In the Meta world, Joint Embedding Predictive Architecture (JEPA) represents another departure from traditional Transformer models. Proposed by Yann LeCun, JEPA addresses the limitations observed in current Transformers, particularly in understanding context and predicting future states. Unlike conventional models, JEPA employs self-supervised learning techniques to generate abstract representations of the world. It processes pairs of related inputs, such as sequential video frames, focusing on essential features while filtering out irrelevant details. This strategy enables JEPA to effectively predict future states and infer missing information, adeptly managing uncertainty in data.

Nvidia also recently released DoRA to tackle the inefficiencies of traditional fine-tuning methods like LoRA by enhancing learning capacity and stability without introducing additional inference costs. It’s another newly introduced architecture for training, albeit for visual inputs, that reflects an industry priority to overcome the limitations of current architectures.

In Developer Activity We Trust

Aside from model performance, another key factor that will lead us forward to an Agentic AI era uninhibited, organic developer activity. To date, our trust in foundational model provider’s in almost blind. We’re de facto trusting them with the entirety of our data and such responsibility warrants true integrity. And yet, a fraction of them divulge key details for reproducibility. Open source, open weights or training data; there’s a penchant for opacity.

OpenAI’s new CTO, Mira Murati, prevaricated when pressed on the origins of their training data earlier this year. While that was less than transparent to most, all major web applications for LLMs experienced a near 48-hour blackout last month, without explanation, leading some industry cyber experts to ascribe it to an industry-wide cyber attack – still undeclared.

Transparency and safety are paramount for any user, especially enterprises attempting to feed their entire database into an Agentic AI workflow.

“We really want to keep pushing the envelope with AI developments, and chose to publish Jamba’s base model as open-weights because we believe the developer community plays a seminal role in bringing us to better training and inference methods,” added Dagan. “Our new architecture is a major power-up from our previous models. And with people discovering new things and experimenting with it, we’re really excited to foster a better, collaborative direction, marked with fidelity to safety and transparency.”

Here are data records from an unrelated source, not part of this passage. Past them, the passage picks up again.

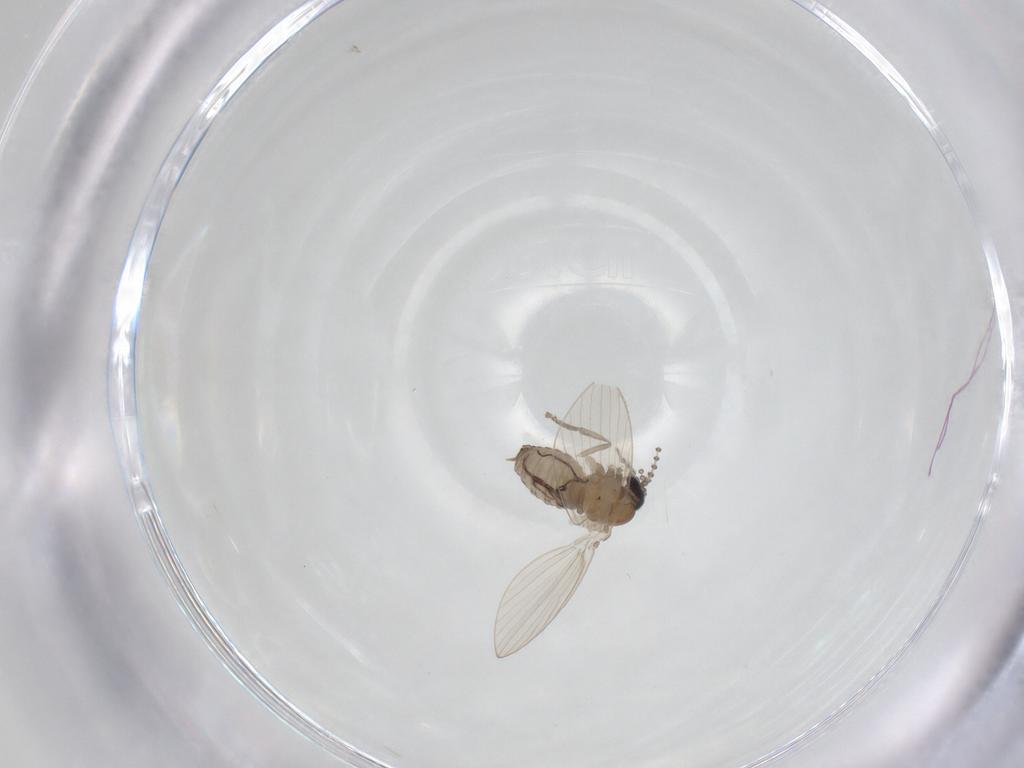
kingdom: Animalia
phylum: Arthropoda
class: Insecta
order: Diptera
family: Psychodidae
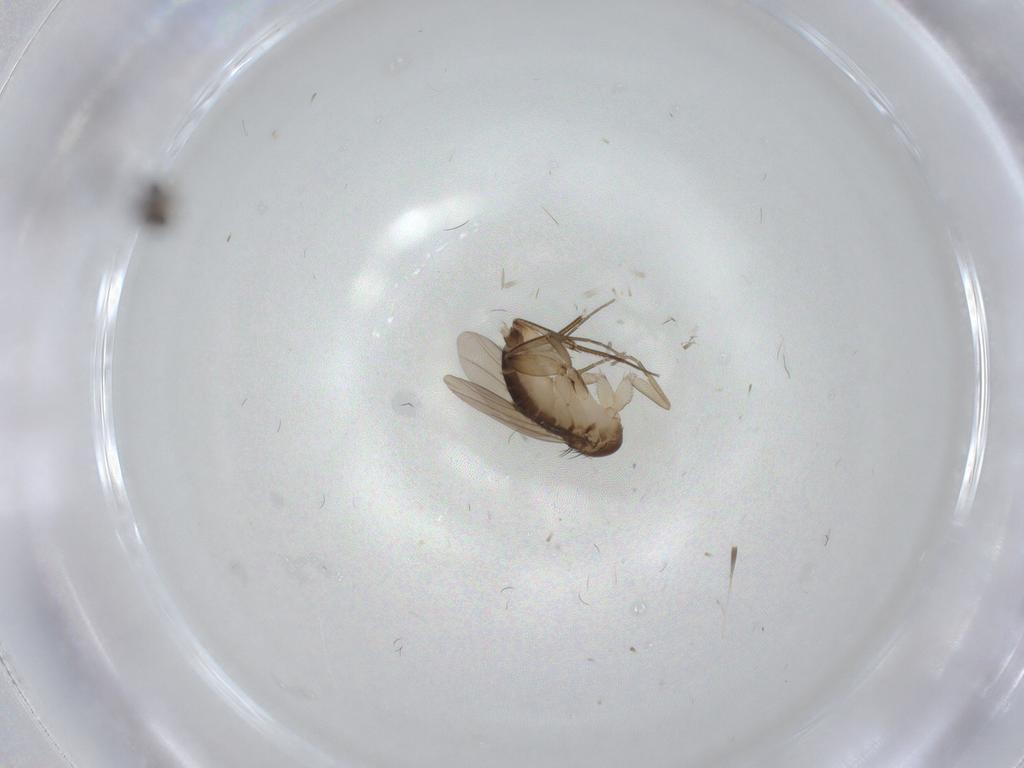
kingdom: Animalia
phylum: Arthropoda
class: Insecta
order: Diptera
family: Phoridae
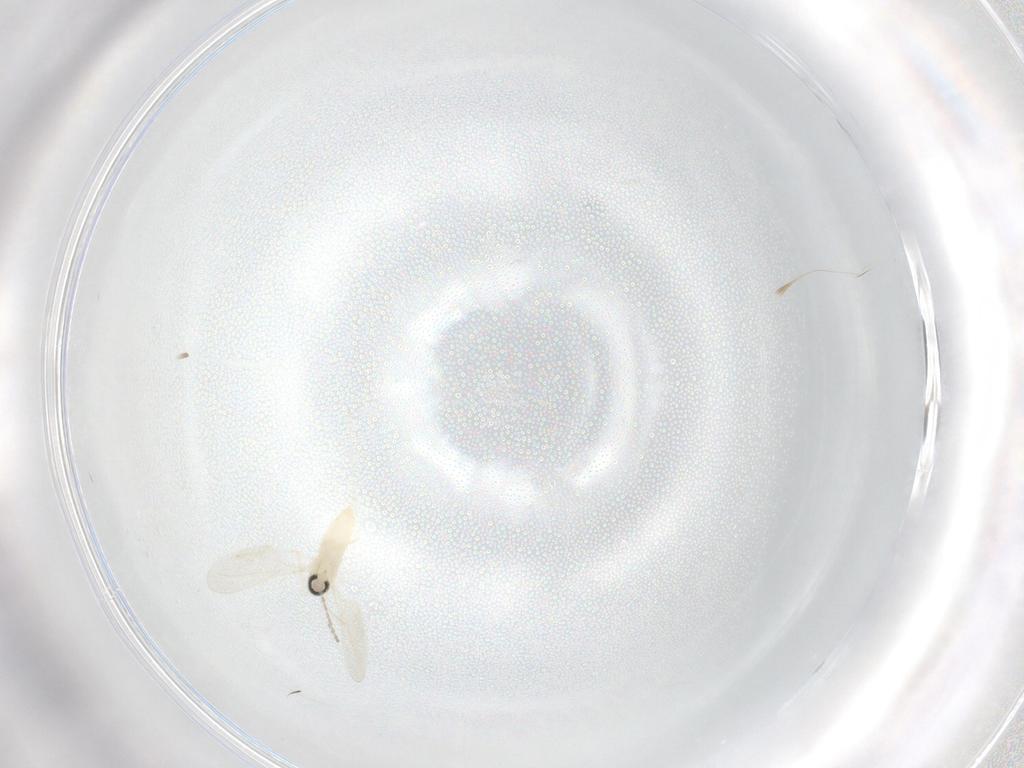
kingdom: Animalia
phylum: Arthropoda
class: Insecta
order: Diptera
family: Cecidomyiidae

Dagan and his team are among a small pocket of foundational model companies with integrity as their guiding north star. Ilya Sutskever, former co-founder and Chief Scientist of OpenAI, recently launched a new startup with the descriptive name, Safe Superintelligence. While details about the specific model architecture remain under a tight lid, the company’s mission is also a clarion call on the growing importance of safety and ethics in LLM development. Sutskever’s experience and vision suggest that the startup will prioritize creating robust and secure AI foundational models capable of handling complex challenges while ensuring alignment with human values.

While we move forward at a clip of innovation-by-the-week, Agentic AI is certainly on the horizon, and its coming of age will be inextricable to the modern work livelihood. It still remains to be seen which architecture will lead us to the finish line. And industry experts, although experts, often get it wrong. Even if the next wave of foundational models cost $100 billion to train, adhering to the exponential curve trajectory with chip advancements in parallel, it seems like the bells and whistles they may bring still lack in the face of the basics of cost and context.

“I think one of the great things about Jamba is that it solves some of the current pains in the LLM space by trying something new and different,” Dagan reflected. “When we look at the key challenges in the current phase from LLMs into AI systems and Agents, we identify a few other key places where similar, novel approaches, are in dire need for the technology to successfully make the next big jump. It’s exciting.”